Problem:
When the word "well" appears in a line of the data below, list that line.

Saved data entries
= Beginning of Section =

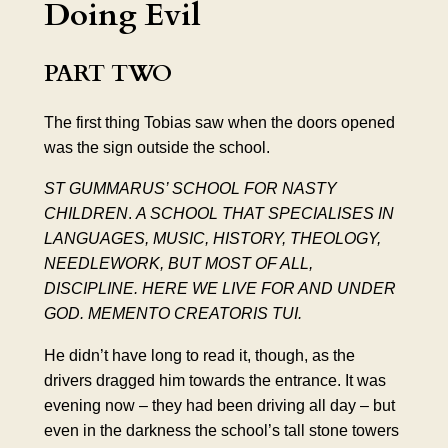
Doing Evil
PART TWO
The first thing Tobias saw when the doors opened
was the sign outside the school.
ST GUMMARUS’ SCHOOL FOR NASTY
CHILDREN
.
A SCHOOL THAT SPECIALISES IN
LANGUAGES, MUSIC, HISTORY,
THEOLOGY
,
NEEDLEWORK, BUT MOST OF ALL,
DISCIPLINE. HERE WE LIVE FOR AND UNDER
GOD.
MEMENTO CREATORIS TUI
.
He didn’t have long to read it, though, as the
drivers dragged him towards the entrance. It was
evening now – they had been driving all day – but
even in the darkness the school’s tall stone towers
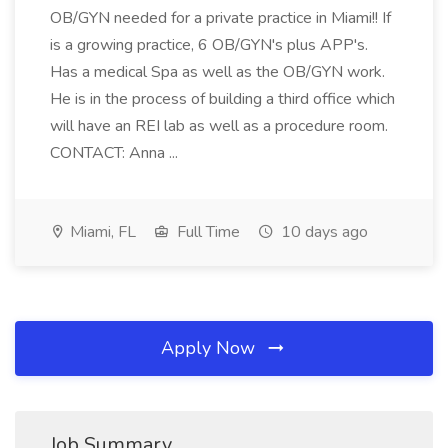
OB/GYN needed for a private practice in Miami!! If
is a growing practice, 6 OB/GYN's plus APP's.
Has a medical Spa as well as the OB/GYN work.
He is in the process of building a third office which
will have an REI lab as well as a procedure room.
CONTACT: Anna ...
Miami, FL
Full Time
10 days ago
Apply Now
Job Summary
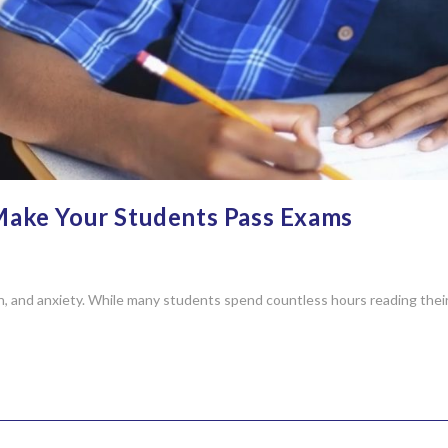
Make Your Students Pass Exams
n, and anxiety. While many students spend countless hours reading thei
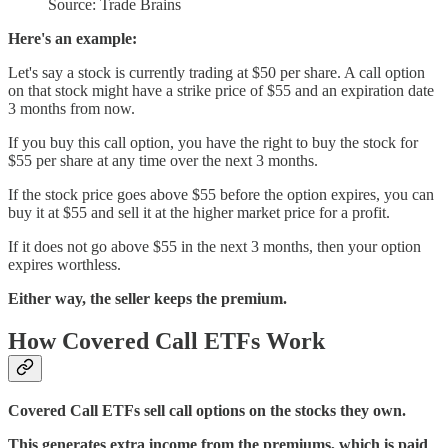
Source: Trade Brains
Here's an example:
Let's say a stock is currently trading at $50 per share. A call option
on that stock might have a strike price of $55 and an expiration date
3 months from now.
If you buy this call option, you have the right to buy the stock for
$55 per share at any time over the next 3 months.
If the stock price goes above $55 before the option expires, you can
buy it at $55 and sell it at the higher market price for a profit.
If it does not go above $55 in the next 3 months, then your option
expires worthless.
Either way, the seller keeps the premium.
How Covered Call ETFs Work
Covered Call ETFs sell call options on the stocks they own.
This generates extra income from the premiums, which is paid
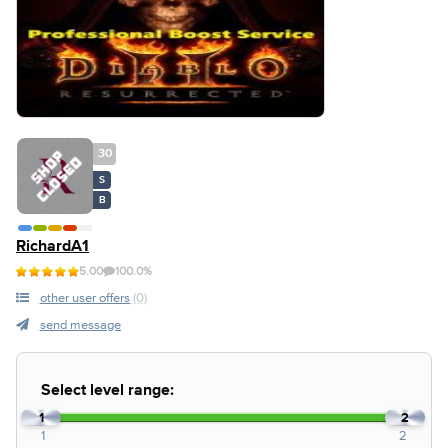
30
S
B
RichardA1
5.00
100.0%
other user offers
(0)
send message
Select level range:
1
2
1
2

= End of Section =

Solution to this exercise:
Has a medical Spa as well as the OB/GYN work.
will have an REI lab as well as a procedure room.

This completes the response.